Whilst we waited for our aircraft we looked at the local wooden shack shops outside the airport for last minute useful souvenirs - but with our baggage space limited & after having already purchased 4 Galapagos T-Shirts, we resisted the urge. The aircraft we were due to fly out on arrived pretty much on time. It was a newer and bigger type than we had arrived on. It was a Boeing 757 and it had been named Solitario George (Lonesome George) after the famous inhabitant of Santa Cruz that we had seen from a distance almost one week ago.
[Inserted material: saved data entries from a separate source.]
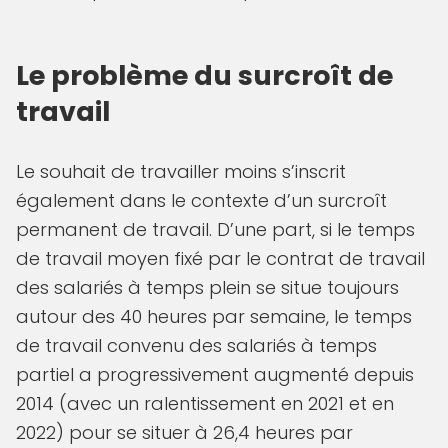
Le problème du surcroît de
travail
Le souhait de travailler moins s’inscrit
également dans le contexte d’un surcroît
permanent de travail. D’une part, si le temps
de travail moyen fixé par le contrat de travail
des salariés à temps plein se situe toujours
autour des 40 heures par semaine, le temps
de travail convenu des salariés à temps
partiel a progressivement augmenté depuis
2014 (avec un ralentissement en 2021 et en
2022) pour se situer à 26,4 heures par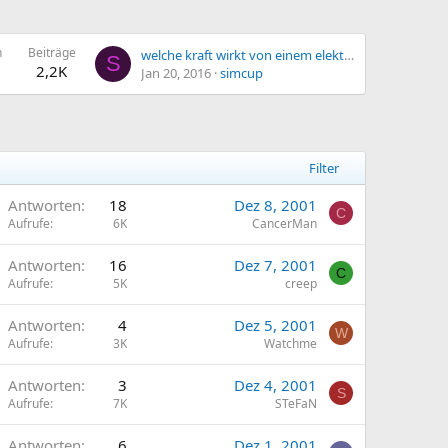
n
Beiträge
welche kraft wirkt von einem elektromagneten
S
2,2K
Jan 20, 2016
simcup
Filter
Antworten
18
Dez 8, 2001
C
Aufrufe
6K
CancerMan
Antworten
16
Dez 7, 2001
C
Aufrufe
5K
creep
Antworten
4
Dez 5, 2001
W
Aufrufe
3K
Watchme
Antworten
3
Dez 4, 2001
S
Aufrufe
7K
STeFaN
Antworten
6
Dez 1, 2001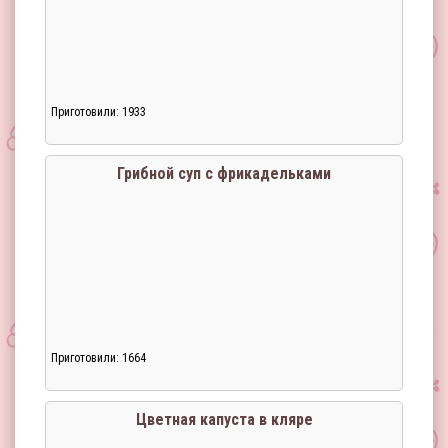
Приготовили: 1933
Грибной суп с фрикадельками
Приготовили: 1664
Цветная капуста в кляре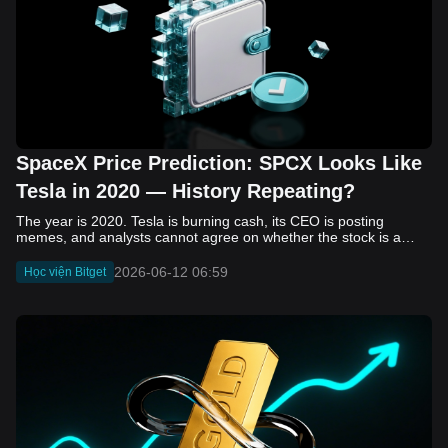
SpaceX Price Prediction: SPCX Looks Like
Tesla in 2020 — History Repeating?
The year is 2020. Tesla is burning cash, its CEO is posting memes, and analysts cannot agree on whether the stock is a generational opportunity or an elaborate joke. Now replace Tesla with SpaceX. Replace 2020 with 2026. The debate looks almost identical, and SPCX is set to hit the Nasdaq on June 12. The offering price is $135 per share. The implied valuation is $1.75 trillion. For anyone who watched Tesla run 700% that year, the pattern is hard to unsee. History does not repeat, but it rhymes often enough to pay attention. Before sizing into SPCX on day one, investors need to understand what actually drove Tesla's re-rating, whether SpaceX has the same ingredients, and where the comparison quietly falls apart. That is what this piece covers, with numbers. Five structural parallels that make SPCX feel like TSLA 2020. Five critical differences that could make trade painful. And the exact price levels and execution metrics will tell you whether this rocket clears the atmosphere or comes apart on ascent. Tesla in 2020 — The Flashback Every Investor Needs To understand the TSLA/SPCX parallel, you need to remember what Tesla actually looked like at the start of 2020. Not in hindsight. Through the eyes of a skeptic. Tesla, Inc. (TSLA) Price History Source: Yahoo Finance In January of that year, Tesla was trading at roughly $28 on a split-adjusted basis. The company had just barely posted its first full-year GAAP profit, capping nearly a decade of consecutive annual losses. Revenue was growing fast, but the valuation was already uncomfortable by any conventional measure. The price-to-earnings ratio peaked at 940x by Q4 2020, a number that triggered every value screen on the planet. The bear case was loud and well-reasoned. Tesla was a car company with car-company margins, going up against century-old manufacturers with far deeper pockets. The stock had already run hard. Every rational DCF model said it was overvalued. Then the narrative shifted. Not because of a single earnings beat or a product launch. The market collectively decided that Tesla was not a car company. It was a clean energy platform, a software business, a battery technology leader, and a self-driving AI play, all in one ticker. Once that frame took hold, traditional valuation metrics lost their grip as anchors. Retail investors piled in. Institutional funds that had stayed on the sidelines were forced to buy when Tesla was added to the SP 500 in December. The feedback loop closed hard and fast. By the end of 2020, the stock had risen 743% from its March lows, making it the largest company ever added to the index at the time of inclusion. The lesson is not that Tesla was cheap. It was not. The lesson is that Tesla's 2020 rally had almost nothing to do with fundamentals catching up to price. It was the market repricing the total addressable market and the probability of dominance. That distinction is the entire reason the SPCX conversation is worth having. The Parallel — Why SPCX Feels Like TSLA 2020 The similarities between SpaceX today and Tesla in 2020 are not superficial. They span five structural dimensions that matter to how markets re-rate a stock. The visionary founder effect: Tesla in 2020 was inseparable from Elon Musk. His vision, execution record, and ability to shape investor narratives were central to the thesis. SpaceX in 2026 is similar. Investors are not just buying a launch company; they are buying a vision of a multi-planetary future and a global communications network powered by Starlink. That founder premium is powerful, but it also creates key-person risk. Unprofitable on paper, but the underlying business is real: SpaceX’s headline GAAP losses may appear concerning, but adjusted EBITDA and Starlink’s profitability suggest the core business is already generating substantial economic value. Tesla investors who looked beyond reported losses before 2020 were ultimately rewarded. The question is whether SpaceX merits the same long-term patience. Dominant in a market that is just getting started: Tesla led the EV market just as adoption began accelerating. SpaceX occupies a similar position in the emerging space economy. Starlink has already achieved global scale, while Starship could dramatically lower launch costs if commercial operations mature, potentially reshaping the economics of the entire industry. A valuation that does not make sense on traditional metrics, and may not need to: SpaceX’s valuation appears extreme by conventional measures, much like Tesla’s did in 2020. Traditional valuation frameworks are not necessarily wrong, but when a company is creating a new category, they may fail to capture the scale of future opportunities. Retail conviction meets institutional hesitation: Tesla’s 2020 rally was fueled by strong retail demand and skepticism from many institutional investors. SpaceX could follow a similar path, with intense retail enthusiasm, cautious institutions, and potential future index inclusion creating demand that extends beyond near-term fundamentals. The Bull Case — If History Repeats If the Tesla 2020 parallel holds, what does the upside actually look like in numbers? Starlink's ceiling is much higher than $11.4 billion: Starlink still reaches only a fraction of its addressable market. With Starship enabling faster and cheaper satellite deployment, analysts project Starlink revenue could reach $30 to $50 billion annually by 2030. At a 40% operating margin, that implies $12 to $20 billion in operating profit from Starlink alone. Starship changes the economics of everything: If commercial Starship operations begin in the second half of 2026, the impact goes beyond lower launch costs. It could unlock new markets, accelerate satellite deployment, and reshape the economics of the entire launch industry. Even partial success would imply a much larger company than what traditional valuation models capture today. A Mars mission timeline becomes the narrative re-rating catalyst: Tesla’s re-rating happened when EV adoption moved from fringe to mainstream consensus. For SpaceX, the equivalent moment could come when a credible human Mars transit shifts from vision to scheduled mission. That would be less a financial event than a narrative event, and narrative events are what drive extreme re-ratings. The price target scenarios, modeled on Starlink growth and Starship commercialization, look like this: Scenario Implied Price by 2030 Basis Base Case $200 to $250 Starlink at $25B revenue, 35x EV/Revenue Bull Case $300 to $400 Starlink at $40B plus Starship commercial ops at scale Extreme Bull $500+ Full narrative re-rating plus index inclusion demand shock One more number worth sitting with: if SPCX mirrors Tesla’s exact 2020 to 2021 trajectory, a 700% move from the IPO price implies roughly $1,080 per share and a market cap above $14 trillion. That is not a price target. It is a thought experiment about maximum narrative compression when the market decides a company is no longer just a company, but a civilizational bet. The Bear Case — Where the Analogy Breaks Down The Tesla parallel is compelling, but incomplete. There are five places where the comparison breaks down, and ignoring them is how investors get hurt. SpaceX's biggest customer is the government: Tesla in 2020 was a consumer business with diversified demand from individual buyers. SpaceX is different. A meaningful share of revenue comes from NASA, the Department of Defense, and other government agencies. That makes SpaceX partly a defense and aerospace contractor, with budget, policy, and political risks Tesla never faced. You are buying the economics without the control: Public investors may participate in the upside, but Class A shares carry little meaningful voting power. Elon Musk retains strategic control. That may support the founder premium, but it also means shareholders have limited recourse if priorities shift, attention drifts, or decisions favor long-term missions over near-term profitability. Regulatory risk is structural, not episodic: Tesla faced regulatory scrutiny, but SpaceX depends on approvals for launches, environmental reviews, and commercial space operations. A major launch failure, extended FAA hold, or policy shift could delay Starship, slow Starlink deployment, and damage the growth narrative at the wrong time. The valuation math is genuinely difficult to defend: At a $1.75 trillion valuation, SpaceX is priced as if several major outcomes have already gone right: scaled Starship operations, massive Starlink growth, and a Mars-driven narrative premium. Reasonable base-case valuations sit far below the IPO price, meaning investors are effectively paying for the bull case upfront. The 2022 lesson exists and should not be dismissed: Tesla’s 2020 surge was followed by a brutal 2022 drawdown. The same retail conviction and founder premium that powered the rally became liabilities when sentiment turned. If SPCX follows the Tesla path, investors must account for both the euphoric upside and the volatility that may follow. The Tokenized Futures Signal — What Pre-Market Activity Is Telling Us Before SPCX officially trades on Nasdaq, there is already a market pricing it: the on-chain tokenized futures market on Bitget. Tokenized futures offer a live sentiment read: SPCXUSDT perpetual contracts have created real-time price discovery before the IPO. This matters because the participant base is retail-heavy, global, and conviction-driven, making it a useful signal traditional IPO indicators may miss. Positive funding suggests long-side enthusiasm: If funding rates remain persistently positive, traders are paying a premium to stay long. That points to strong retail conviction and limited short-side p
2026-06-12 06:59
Học viện Bitget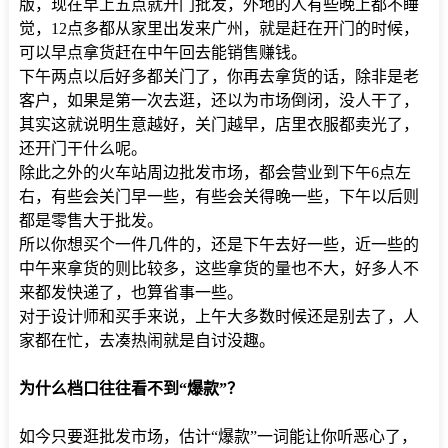
版，现在早上五点就开门批发，外地的人有些晚上都不睡
觉，12点多都从家里出发来广州，就是赶在开门的时候，
可以早点拿货赶在中午回去能销售赚钱。
下午两点以后好多都关门了，你再去拿货的话，除非是老
客户，如果是第一次去逛，还以为市场倒闭，没人干了，
其实这就说明生意越好，关门越早，店里衣服都卖光了，
还开门干什么呢。
除此之外的火车站周边批发市场，都会营业到下午6点左
右，有些会关门早一些，有些会关得晚一些，下午以后则
都是零售大于批发。
所以你想买个一件几件的，还是下午去好一些，近一些的
中午来拿货的则比较多，这些拿货的量也不大，好多人不
来都发快递了，也算省事一些。
对于设计师和买手来说，上午大多数时候还是别去了，人
家都在忙，去凑热闹就是自讨没趣。
为什么档口往往看不到“爆款”？
如今只要逛批发市场，估计“爆款”一词能让你听恶心了，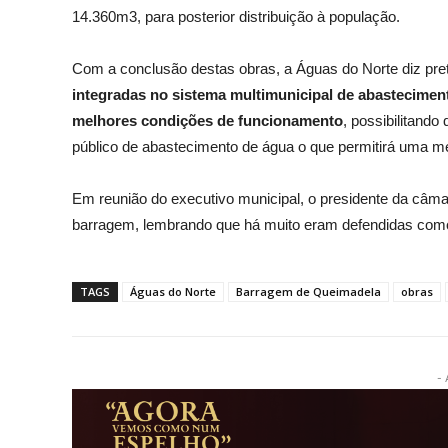
14.360m3, para posterior distribuição à população.
Com a conclusão destas obras, a Águas do Norte diz pre
integradas no sistema multimunicipal de abastecimen
melhores condições de funcionamento
, possibilitand
público de abastecimento de água o que permitirá uma melh
Em reunião do executivo municipal, o presidente da câ
barragem, lembrando que há muito eram defendidas como 
TAGS
Águas do Norte
Barragem de Queimadela
obras
- 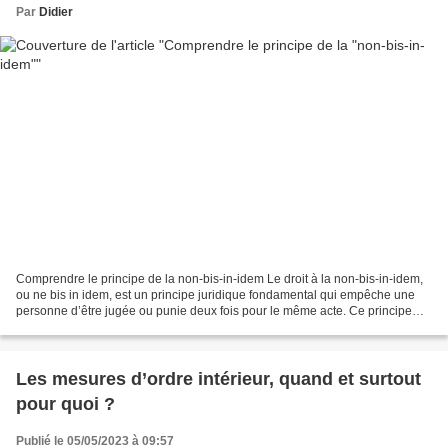
Par
Didier
Comprendre le principe de la non-bis-in-idem Le droit à la non-bis-in-idem,
ou ne bis in idem, est un principe juridique fondamental qui empêche une
personne d’être jugée ou punie deux fois pour le même acte. Ce principe
trouve son origine dans le droit...
Les mesures d’ordre intérieur, quand et surtout
pour quoi ?
Publié le 05/05/2023 à 09:57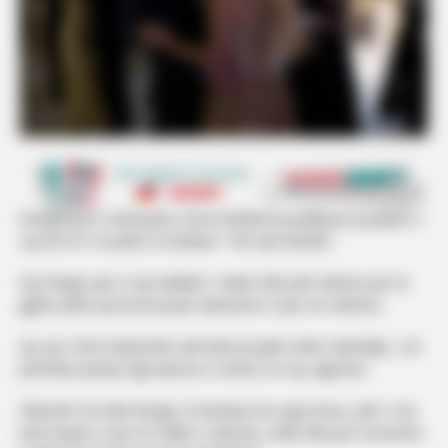
Këngëtarja e mirënjohur Gresa Behluli ka publikuar projektin e
saj më të ri muzikor të titulluar “100 vjet bashkë”.
Kjo këngë vjen si një dedikim i ndierë dhe plot dashuri për të
gjitha çiftet që kurorëzojnë dashurinë e tyre në martesë.
Ajo që e bën krejtësisht unik këtë projekt është videoklipi, i cili
përmban pamje nga dasma e motrës së saj, Agnesës.
Pikërisht me këtë këngë, të kënduar live nga Gresa, çifti i ri ka
bërë hyrjen e tyre në sallën e dasmës, duke dhuruar momente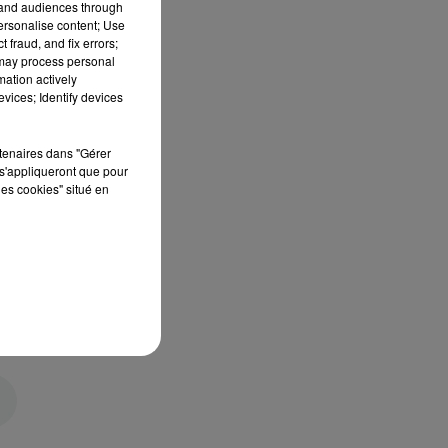
tand audiences through
personalise content; Use
 fraud, and fix errors;
 may process personal
mation actively
vices; Identify devices
rtenaires dans "Gérer
s'appliqueront que pour
les cookies" situé en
Just like our outbound flight, our return was via Guayaquil. But unlike our outbound flight we arrived into Quito in a heavy storm with lightning all around as we made our final approach - which added to the excitement of landing in the middle of one of the highest Cities in the World. We were rocked around a little bit, but it was a perfect landing. They are currently building a new airport to replace the Mariscal Sucre International airport. This will be quite a way from the centre of the City, so the landing fun (that some may view as risk) and the views (see my Quito blog) won't be available in a year or so.

Once we collected our bags we got in a taxi to head to Quito's Southerly bus station to catch a bus for a four hour ride in an electric storm to Banos (spanish for bathroom/toilet) which contrary to its name is a beautiful country place to visit. See my up and coming blog on Banos for more.

Places we have visited and can recommend

Cruise Boat
Odyssey boat: A luxury level boat with great staff and great food. See GalapagosOdyssey for more.

Hotels
Maidith Galapagos Apartments & Suites: Not particularly cheap, but compared to what else is available on Puerto Ayora good value for a large room and very good breakfast.